EXERCISE:
When you reach the line containing "left eye: (708, 176)" in the data below, reproduce it and every line that follows, exactly and without additions.

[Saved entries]
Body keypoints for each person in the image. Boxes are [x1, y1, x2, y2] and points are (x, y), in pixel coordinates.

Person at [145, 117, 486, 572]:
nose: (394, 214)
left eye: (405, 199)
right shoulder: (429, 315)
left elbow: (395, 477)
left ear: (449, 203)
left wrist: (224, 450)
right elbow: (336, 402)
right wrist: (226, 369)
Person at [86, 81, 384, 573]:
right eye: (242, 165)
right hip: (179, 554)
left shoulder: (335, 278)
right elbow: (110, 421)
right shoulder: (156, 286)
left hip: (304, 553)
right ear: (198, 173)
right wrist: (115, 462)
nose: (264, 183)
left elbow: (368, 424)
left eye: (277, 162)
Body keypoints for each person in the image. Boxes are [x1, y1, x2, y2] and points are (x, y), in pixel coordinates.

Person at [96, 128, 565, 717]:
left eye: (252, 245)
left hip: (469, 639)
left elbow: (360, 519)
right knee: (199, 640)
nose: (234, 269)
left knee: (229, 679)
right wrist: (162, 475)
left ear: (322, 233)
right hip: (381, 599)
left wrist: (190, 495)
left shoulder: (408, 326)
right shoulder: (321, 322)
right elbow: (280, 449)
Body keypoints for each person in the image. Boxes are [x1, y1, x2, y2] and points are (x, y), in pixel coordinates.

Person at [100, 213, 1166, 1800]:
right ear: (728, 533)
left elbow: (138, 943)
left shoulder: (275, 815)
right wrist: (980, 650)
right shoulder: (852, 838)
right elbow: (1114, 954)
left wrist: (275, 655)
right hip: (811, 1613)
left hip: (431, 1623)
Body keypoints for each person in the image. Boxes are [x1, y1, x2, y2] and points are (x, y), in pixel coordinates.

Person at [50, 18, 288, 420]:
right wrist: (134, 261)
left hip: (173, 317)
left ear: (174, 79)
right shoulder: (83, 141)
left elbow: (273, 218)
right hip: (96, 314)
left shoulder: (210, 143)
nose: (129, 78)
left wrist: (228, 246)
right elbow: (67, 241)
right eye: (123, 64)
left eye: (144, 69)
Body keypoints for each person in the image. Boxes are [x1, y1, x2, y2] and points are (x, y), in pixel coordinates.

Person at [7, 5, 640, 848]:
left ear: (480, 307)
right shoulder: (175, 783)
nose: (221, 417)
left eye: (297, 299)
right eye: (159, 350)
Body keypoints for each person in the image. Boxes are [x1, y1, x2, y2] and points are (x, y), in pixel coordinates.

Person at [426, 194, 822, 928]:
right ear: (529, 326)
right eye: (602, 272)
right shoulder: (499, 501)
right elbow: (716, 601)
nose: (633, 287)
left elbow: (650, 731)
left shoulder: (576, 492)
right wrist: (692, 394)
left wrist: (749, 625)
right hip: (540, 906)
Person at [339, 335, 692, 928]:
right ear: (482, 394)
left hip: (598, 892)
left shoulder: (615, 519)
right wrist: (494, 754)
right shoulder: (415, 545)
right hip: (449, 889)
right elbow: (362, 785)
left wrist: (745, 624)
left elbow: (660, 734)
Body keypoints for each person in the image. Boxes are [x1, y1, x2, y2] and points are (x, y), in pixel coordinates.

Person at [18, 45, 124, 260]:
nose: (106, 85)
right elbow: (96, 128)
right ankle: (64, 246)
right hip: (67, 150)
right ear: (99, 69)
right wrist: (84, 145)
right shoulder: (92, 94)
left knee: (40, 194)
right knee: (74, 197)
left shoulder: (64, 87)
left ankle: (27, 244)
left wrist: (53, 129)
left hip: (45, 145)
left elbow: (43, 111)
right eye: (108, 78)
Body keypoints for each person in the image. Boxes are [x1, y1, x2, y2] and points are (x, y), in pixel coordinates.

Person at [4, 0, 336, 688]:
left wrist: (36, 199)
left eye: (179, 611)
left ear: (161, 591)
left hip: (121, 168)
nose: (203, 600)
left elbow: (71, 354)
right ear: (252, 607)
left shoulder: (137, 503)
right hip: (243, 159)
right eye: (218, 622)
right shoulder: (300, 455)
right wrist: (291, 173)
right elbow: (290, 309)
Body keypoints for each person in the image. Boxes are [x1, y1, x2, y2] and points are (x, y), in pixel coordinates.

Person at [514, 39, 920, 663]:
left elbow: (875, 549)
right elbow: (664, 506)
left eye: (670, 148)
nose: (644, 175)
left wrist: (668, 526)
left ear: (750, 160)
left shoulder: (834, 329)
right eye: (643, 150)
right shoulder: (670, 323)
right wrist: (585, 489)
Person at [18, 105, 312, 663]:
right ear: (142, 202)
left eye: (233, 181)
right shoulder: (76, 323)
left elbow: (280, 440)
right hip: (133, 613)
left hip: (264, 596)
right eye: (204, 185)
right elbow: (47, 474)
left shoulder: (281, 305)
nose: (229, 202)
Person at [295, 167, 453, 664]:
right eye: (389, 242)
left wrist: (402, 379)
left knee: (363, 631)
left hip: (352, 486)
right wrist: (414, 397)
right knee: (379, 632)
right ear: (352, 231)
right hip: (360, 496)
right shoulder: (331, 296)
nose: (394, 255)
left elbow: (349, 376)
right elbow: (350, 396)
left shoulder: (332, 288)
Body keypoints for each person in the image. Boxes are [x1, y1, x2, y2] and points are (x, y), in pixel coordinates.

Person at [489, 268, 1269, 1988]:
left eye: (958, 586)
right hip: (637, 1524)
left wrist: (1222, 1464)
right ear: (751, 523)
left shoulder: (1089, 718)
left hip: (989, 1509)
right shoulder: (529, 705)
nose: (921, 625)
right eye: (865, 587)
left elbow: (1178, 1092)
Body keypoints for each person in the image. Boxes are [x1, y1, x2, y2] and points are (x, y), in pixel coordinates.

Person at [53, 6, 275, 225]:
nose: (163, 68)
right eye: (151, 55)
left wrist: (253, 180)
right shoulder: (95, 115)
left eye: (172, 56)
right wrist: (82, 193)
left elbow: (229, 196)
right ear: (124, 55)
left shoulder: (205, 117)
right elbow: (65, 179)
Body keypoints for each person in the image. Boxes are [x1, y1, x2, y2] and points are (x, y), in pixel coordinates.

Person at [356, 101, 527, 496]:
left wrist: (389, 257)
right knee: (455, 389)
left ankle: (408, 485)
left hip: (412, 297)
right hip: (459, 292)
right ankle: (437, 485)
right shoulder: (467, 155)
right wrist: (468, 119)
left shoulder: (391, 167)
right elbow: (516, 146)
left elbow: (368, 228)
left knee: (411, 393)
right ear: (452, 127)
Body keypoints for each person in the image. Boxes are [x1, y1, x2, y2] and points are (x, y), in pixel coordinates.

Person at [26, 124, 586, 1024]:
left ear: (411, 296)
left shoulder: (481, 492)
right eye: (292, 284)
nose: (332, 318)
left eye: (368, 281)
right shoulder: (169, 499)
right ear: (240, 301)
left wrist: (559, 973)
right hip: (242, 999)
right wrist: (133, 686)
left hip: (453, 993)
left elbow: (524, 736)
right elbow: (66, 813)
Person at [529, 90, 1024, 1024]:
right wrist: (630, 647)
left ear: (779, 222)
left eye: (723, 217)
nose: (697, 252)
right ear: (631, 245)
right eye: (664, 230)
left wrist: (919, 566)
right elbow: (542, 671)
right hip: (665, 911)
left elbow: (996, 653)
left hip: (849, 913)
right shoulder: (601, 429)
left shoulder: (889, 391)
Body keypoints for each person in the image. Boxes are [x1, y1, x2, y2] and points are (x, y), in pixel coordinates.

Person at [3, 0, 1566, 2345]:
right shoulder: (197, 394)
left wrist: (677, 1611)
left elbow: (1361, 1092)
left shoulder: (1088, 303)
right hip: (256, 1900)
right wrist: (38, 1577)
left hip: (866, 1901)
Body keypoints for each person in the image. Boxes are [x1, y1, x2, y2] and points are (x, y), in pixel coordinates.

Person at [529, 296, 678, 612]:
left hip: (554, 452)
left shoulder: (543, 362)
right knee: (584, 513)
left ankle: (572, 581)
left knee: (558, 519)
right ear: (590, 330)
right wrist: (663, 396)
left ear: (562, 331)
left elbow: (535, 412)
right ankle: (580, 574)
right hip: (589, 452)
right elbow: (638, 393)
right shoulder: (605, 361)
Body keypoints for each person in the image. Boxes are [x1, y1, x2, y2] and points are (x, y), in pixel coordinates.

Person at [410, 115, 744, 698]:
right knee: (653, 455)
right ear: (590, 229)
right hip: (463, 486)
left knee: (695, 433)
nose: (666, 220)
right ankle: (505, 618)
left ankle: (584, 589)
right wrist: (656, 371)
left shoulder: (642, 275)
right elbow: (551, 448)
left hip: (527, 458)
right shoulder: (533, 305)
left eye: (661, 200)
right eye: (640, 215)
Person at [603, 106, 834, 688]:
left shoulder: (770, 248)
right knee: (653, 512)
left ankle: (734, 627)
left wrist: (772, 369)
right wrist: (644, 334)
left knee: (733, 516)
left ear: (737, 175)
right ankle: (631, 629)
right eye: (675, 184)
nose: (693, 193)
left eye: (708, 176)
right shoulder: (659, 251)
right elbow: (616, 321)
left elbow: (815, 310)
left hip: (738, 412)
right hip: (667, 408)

RESULT OF THIS TASK:
left eye: (708, 176)
right shoulder: (659, 251)
right elbow: (616, 321)
left elbow: (815, 310)
left hip: (738, 412)
right hip: (667, 408)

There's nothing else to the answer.